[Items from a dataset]
---------------
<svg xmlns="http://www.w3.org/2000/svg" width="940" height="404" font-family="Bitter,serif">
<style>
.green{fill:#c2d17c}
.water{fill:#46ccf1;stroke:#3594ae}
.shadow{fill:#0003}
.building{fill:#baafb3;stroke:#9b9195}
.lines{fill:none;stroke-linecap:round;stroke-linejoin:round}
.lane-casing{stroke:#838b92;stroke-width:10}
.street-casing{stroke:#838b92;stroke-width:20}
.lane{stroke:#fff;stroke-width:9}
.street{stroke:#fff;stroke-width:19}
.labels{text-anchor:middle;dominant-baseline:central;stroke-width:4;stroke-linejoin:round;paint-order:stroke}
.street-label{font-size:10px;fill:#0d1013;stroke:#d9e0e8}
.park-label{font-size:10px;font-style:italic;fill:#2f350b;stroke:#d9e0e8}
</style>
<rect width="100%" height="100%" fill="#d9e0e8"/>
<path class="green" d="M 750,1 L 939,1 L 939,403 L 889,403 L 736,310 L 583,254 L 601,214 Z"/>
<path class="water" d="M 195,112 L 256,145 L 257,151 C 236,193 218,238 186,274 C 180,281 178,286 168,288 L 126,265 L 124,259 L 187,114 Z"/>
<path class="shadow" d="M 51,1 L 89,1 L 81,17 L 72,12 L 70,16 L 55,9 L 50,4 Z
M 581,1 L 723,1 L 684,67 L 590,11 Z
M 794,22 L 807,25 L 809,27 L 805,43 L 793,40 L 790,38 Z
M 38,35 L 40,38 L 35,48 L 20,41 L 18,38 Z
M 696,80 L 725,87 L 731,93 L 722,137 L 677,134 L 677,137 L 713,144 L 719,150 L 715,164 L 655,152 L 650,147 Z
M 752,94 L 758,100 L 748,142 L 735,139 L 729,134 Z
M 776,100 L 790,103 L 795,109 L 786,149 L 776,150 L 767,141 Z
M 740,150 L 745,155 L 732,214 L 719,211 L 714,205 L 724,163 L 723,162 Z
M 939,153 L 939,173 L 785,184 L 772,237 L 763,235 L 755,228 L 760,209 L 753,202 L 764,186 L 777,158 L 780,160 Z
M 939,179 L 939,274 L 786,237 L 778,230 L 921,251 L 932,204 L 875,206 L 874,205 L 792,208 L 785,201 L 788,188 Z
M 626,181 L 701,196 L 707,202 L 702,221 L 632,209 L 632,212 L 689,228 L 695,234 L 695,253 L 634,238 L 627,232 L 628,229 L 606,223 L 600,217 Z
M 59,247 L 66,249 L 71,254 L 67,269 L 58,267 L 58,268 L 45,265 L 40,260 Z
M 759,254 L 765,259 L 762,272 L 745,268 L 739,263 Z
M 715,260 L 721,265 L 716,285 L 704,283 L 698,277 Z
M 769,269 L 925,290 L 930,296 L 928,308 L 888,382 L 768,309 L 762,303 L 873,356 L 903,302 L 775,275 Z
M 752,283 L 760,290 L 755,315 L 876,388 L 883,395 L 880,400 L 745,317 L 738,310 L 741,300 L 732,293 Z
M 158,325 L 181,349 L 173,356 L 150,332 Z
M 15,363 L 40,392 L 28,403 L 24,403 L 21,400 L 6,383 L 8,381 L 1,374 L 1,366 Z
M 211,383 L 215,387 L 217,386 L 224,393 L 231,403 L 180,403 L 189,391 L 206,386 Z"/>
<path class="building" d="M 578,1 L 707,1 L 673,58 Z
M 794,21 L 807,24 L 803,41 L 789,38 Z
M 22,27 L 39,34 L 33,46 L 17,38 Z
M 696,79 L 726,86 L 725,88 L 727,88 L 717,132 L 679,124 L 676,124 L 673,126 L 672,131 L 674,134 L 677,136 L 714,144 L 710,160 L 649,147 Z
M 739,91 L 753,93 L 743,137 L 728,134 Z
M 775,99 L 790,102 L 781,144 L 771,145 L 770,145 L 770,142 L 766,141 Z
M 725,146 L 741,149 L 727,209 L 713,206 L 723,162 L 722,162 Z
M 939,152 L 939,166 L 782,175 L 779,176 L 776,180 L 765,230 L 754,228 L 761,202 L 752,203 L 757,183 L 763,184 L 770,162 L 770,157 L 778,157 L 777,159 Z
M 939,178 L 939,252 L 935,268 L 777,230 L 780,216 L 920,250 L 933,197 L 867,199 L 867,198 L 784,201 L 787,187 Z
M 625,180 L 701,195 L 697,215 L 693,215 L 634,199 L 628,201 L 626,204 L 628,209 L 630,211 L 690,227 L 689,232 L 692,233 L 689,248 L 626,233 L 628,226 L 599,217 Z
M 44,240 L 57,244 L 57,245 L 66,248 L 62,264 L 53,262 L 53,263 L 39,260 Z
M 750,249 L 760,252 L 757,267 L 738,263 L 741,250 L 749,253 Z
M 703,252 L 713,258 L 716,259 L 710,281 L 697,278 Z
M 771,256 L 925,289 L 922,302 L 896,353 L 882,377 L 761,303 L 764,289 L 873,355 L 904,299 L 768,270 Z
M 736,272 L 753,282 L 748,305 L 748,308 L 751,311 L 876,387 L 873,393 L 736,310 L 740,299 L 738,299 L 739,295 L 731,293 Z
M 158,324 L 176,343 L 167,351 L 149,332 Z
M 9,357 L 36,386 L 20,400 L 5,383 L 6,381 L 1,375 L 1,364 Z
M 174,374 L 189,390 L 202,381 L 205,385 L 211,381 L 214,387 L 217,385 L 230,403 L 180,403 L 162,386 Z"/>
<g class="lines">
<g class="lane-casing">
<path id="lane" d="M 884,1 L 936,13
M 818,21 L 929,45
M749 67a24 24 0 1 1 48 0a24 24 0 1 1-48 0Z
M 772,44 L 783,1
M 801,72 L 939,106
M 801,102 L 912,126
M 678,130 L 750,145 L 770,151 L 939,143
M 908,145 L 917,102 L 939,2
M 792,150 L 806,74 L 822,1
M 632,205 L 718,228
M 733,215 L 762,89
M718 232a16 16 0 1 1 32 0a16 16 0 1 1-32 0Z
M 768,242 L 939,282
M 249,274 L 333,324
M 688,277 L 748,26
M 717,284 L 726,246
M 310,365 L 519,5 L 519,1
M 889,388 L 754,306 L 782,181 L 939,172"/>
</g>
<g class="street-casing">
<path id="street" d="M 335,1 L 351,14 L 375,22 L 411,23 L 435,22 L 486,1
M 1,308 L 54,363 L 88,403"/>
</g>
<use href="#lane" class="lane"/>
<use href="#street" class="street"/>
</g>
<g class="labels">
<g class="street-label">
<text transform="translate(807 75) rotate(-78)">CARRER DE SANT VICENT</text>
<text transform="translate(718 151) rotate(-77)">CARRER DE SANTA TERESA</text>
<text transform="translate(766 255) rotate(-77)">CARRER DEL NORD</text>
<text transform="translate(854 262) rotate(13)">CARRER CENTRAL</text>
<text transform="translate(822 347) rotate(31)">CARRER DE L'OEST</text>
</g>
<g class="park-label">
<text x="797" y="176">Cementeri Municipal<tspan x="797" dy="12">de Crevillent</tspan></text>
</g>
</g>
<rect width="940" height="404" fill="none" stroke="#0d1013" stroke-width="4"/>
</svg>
---------------
Description of the task: Go through the entries and copy every line with "lines".

Exercise answer:
.lines{fill:none;stroke-linecap:round;stroke-linejoin:round}
<g class="lines">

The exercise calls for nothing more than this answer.